● Extrait du document:
☆ ☆ ☆ ☆ ☆

Sur les crêtes rocailleuses du Massif des Albères, au détour d’une route capricieuse qui fait tanguer la voiture, perdu au milieu d’un forêt de chênes lièges, le Mas d’Amont apparaît. Enfin, nous voilà arrivés ! C’est à l’occasion d’une semaine dans le sud de la France, près de Perpignan que nous avons décidé, mon ami et moi, de venir faire deux jours de woofing pour découvrir le projet d’agroforesterie de l’association Wanakaset. Alors que nous descendons de la voiture, Hervé, porteur du projet à temps plein, nous accueille chaleureusement et nous emmène sur la terrasse du Mas.



Nous ne pouvons nous empêcher de rester ébahis devant la vue panoramique qui nous est offerte. Le Mas surplombe la plaine en bas jusqu’à la mer Méditerranée et nous donne l’impression de nous tenir à l’écart de la civilisation que nous pouvons observer vue d’en haut. Mais pour le moment, pas le temps de nous attarder plus longtemps devant cette vue, il faut profiter de la matinée pour aller travailler, avant que la chaleur ne devienne trop cuisante, même si l’avantage de travailler en forêt est qu’elle nous offre ombre et fraîcheur. Nous avons juste le temps de faire la rencontre de Stella et Amba, deux autres woofeuses américaines venues de Caroline du Nord. La tâche du jour : réussir à monter une cuve de un mètre cube tout en haut du terrain pour irriguer les arbres le long de la pente. Nous nous attendions à tout sauf à ça, et nous croyons à une blague quand nous découvrons la forêt que nous allons devoir traverser. Mais ici, le maître mot semble être : « les seules limites sont celles de ton esprit ». Nous partons donc en repérage du meilleur chemin pour y faire passer la cuve. Cette excursion occasionne de nombreuses pauses durant lesquelles Hervé nous parle du projet de l’association Wanakaset plus en détail. Nous apprenons donc que depuis février, entre 250 et 300 arbres fruitiers ont été plantés par Hervé, sa famille, des amis et des woofeurs du monde entier. Des pommiers, des cerisiers, des agrumes, mais aussi des manguiers, des avocatiers, etc… dont les graines proviennent de dons d’associations et de particuliers.


L’impact de l’activité de l’homme dans le Massif des Albères.

☆ ☆ ☆ ☆ ☆

● Données fournies:

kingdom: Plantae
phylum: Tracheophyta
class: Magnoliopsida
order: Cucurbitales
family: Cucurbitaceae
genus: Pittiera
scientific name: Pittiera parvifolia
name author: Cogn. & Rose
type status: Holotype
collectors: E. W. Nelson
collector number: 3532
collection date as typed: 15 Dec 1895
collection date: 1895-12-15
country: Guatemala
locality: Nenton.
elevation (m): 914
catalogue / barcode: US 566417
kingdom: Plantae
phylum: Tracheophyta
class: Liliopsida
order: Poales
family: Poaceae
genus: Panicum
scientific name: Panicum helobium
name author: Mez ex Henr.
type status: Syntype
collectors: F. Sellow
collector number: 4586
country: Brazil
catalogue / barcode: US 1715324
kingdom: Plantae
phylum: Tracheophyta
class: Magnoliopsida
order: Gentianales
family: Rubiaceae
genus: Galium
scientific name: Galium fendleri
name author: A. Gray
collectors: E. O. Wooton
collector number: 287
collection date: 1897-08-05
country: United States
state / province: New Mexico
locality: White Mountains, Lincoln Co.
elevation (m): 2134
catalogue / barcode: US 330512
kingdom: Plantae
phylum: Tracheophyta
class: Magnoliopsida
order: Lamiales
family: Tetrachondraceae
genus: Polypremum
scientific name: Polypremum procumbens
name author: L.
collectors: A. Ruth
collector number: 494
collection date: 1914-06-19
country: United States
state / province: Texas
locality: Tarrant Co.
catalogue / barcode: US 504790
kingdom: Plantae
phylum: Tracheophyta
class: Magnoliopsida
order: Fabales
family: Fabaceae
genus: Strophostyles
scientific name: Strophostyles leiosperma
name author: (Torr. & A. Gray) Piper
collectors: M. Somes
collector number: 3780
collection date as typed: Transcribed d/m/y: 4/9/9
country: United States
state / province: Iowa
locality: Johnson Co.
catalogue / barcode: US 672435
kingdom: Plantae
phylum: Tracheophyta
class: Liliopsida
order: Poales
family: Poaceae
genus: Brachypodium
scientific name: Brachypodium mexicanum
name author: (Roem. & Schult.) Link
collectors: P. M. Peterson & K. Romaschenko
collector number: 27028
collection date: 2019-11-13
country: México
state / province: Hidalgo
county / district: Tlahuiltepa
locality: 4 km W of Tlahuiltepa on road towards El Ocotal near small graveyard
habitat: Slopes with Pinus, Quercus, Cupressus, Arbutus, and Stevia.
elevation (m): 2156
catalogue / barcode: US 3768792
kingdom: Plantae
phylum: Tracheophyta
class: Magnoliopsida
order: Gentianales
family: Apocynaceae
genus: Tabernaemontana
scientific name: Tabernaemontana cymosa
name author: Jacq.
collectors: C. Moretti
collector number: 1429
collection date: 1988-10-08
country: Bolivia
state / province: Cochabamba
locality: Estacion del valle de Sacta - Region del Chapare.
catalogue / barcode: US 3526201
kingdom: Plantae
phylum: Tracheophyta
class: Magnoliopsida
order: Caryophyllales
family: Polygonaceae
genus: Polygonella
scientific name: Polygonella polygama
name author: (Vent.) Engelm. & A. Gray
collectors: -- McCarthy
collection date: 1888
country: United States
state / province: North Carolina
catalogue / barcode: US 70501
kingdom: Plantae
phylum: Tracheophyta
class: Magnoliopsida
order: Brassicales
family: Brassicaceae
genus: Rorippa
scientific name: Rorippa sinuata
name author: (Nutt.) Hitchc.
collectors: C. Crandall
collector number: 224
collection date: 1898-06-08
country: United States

☆ ☆ ☆ ☆ ☆

● Consignes de l'exercice:
1) Relevez tous les arbres fruitiers nommés dans l'extrait.
2) D'après l'extrait, combien d'arbres fruitiers ont été plantés depuis février ?
3) Recopiez le passage de l'extrait commençant par « Sur les crêtes » et se terminant par « terrasse du Mas. », en remplaçant « chênes lièges » par « châtaigniers ».
Seul l'extrait sert de référence.

● Corrigé de l'exercice:
1) Pommiers, cerisiers, agrumes, manguiers, avocatiers.

2) Entre 250 et 300.

3)
Sur les crêtes rocailleuses du Massif des Albères, au détour d’une route capricieuse qui fait tanguer la voiture, perdu au milieu d’un forêt de châtaigniers, le Mas d’Amont apparaît. Enfin, nous voilà arrivés ! C’est à l’occasion d’une semaine dans le sud de la France, près de Perpignan que nous avons décidé, mon ami et moi, de venir faire deux jours de woofing pour découvrir le projet d’agroforesterie de l’association Wanakaset. Alors que nous descendons de la voiture, Hervé, porteur du projet à temps plein, nous accueille chaleureusement et nous emmène sur la terrasse du Mas.